Dans un monde où les chefs d’État sont entourés de protocoles, d’équipes de sécurité et de délégations entières, le roi de Thaïlande Maha Vajiralongkorn a choisi de prendre les choses en main — au sens propre. Un enregistrement diffusé depuis le cockpit royal a montré le monarque aux commandes d’un Boeing 737-800 à l’occasion d’une visite officielle au Laos — la première d’un souverain thaïlandais dans ce pays voisin depuis 32 ans. À ses côtés, dans le siège du copilote : la reine Suthida, elle-même titulaire d’une licence de pilote commercial.
Ce n’est pas la première fois que le couple royal thaïlandais apparaît dans cette configuration. En 2025 déjà, les deux avaient piloté ensemble leur appareil d’État lors d’une visite officielle au Bhoutan. Ce qui frappe dans ces images, c’est la rupture radicale avec la norme : il est pratiquement sans précédent qu’un chef d’État pilote personnellement l’avion qui le transporte lors d’une mission diplomatique officielle. La sécurité, le protocole et l’image institutionnelle s’y opposent généralement.

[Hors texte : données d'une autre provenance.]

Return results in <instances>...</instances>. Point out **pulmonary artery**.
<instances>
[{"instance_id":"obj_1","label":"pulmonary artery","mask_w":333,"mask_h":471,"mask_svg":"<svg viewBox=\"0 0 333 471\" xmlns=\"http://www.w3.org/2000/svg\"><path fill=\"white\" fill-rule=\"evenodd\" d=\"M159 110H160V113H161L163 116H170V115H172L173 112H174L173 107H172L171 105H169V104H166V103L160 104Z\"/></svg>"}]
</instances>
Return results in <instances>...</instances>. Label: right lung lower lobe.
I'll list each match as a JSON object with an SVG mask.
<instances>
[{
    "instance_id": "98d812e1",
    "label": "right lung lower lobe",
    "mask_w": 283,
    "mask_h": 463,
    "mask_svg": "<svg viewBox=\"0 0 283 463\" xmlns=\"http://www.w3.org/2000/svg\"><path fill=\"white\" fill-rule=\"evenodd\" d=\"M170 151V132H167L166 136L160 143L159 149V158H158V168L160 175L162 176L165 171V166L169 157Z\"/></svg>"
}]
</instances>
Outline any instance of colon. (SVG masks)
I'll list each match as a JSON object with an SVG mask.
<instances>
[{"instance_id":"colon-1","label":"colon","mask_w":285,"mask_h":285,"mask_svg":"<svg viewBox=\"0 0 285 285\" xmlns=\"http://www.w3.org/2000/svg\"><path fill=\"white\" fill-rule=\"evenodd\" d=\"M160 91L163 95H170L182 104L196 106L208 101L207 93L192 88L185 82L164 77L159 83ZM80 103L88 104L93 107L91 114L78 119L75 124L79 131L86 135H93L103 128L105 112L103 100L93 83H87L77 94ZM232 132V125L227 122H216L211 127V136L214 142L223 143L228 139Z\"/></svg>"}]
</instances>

Le roi Vajiralongkorn a acquis son expérience de pilotage au cours de son service dans l’armée royale thaïlandaise. Au fil des années, il a été qualifié sur de nombreux types d’appareils, des chasseurs militaires aux avions de ligne civils. La reine, de son côté, n’est pas étrangère à l’aviation : avant de rejoindre l’armée puis la cour royale, elle avait travaillé comme hôtesse de l’air et détient également une licence commerciale.
La citation attribuée au roi à l’occasion de cet atterrissage à Vientiane, la capitale du Laos — selon laquelle ce voyage lui donnait l’impression de rentrer à la maison et de retrouver de vieux amis — illustre une approche du pouvoir délibérément décontractée dans sa mise en scène, même si les enjeux diplomatiques de la visite sont réels. Ce document aérien rarissime a rapidement circulé sur les réseaux, rappelant que dans le registre des curiosités royales mondiales, la Thaïlande occupe une place à part.